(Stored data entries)
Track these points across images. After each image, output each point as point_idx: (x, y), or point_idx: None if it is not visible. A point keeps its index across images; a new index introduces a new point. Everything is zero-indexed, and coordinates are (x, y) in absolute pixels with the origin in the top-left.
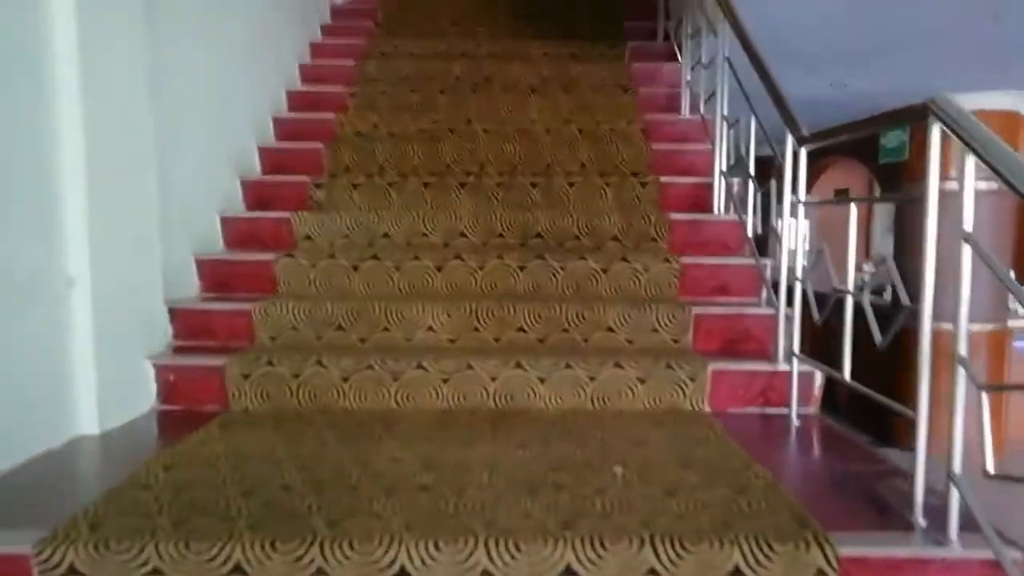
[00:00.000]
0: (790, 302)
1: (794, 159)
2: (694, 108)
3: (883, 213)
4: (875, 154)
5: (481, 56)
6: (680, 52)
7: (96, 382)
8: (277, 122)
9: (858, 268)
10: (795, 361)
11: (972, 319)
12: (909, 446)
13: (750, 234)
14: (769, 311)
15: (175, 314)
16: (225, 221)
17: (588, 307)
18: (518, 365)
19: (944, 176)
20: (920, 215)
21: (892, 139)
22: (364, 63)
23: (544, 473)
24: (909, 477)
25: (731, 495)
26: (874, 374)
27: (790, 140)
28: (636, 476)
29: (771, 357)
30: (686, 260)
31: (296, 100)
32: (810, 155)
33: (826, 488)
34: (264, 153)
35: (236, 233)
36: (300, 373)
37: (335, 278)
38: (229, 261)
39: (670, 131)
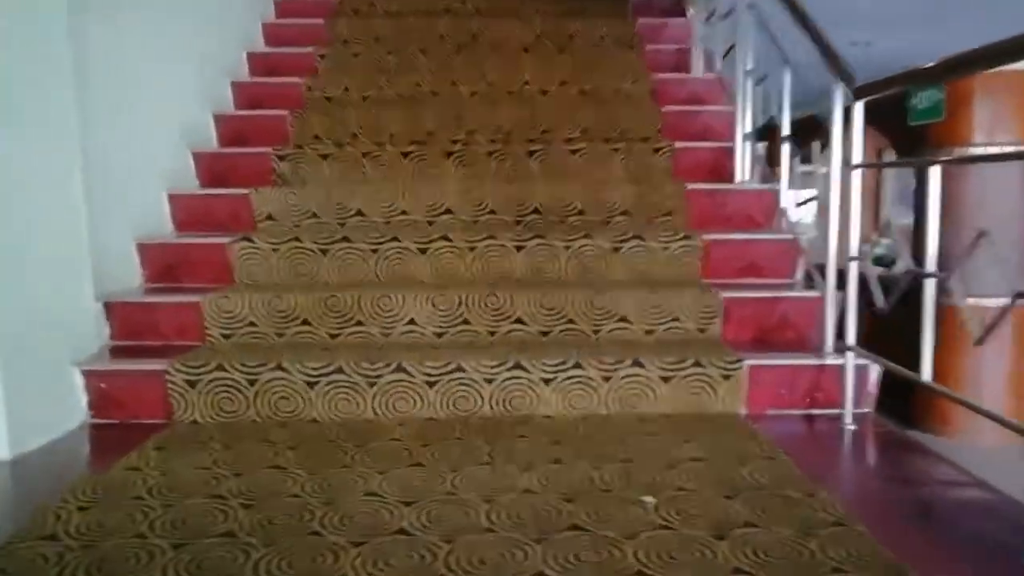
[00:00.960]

→ **Exercise directions**
Take the line containing "3: (883, 213)" and every line after it to the end of the records, and restate them verbatim, with no pictures.

→ **Written reply**
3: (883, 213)
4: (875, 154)
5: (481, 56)
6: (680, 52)
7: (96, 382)
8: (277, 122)
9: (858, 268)
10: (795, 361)
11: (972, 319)
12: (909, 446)
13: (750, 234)
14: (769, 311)
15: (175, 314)
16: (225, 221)
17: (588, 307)
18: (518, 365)
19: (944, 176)
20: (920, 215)
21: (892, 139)
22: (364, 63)
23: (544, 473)
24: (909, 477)
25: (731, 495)
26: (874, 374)
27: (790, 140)
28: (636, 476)
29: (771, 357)
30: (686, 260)
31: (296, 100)
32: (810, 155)
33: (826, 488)
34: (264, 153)
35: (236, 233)
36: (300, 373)
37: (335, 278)
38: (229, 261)
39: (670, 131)
[00:00.960]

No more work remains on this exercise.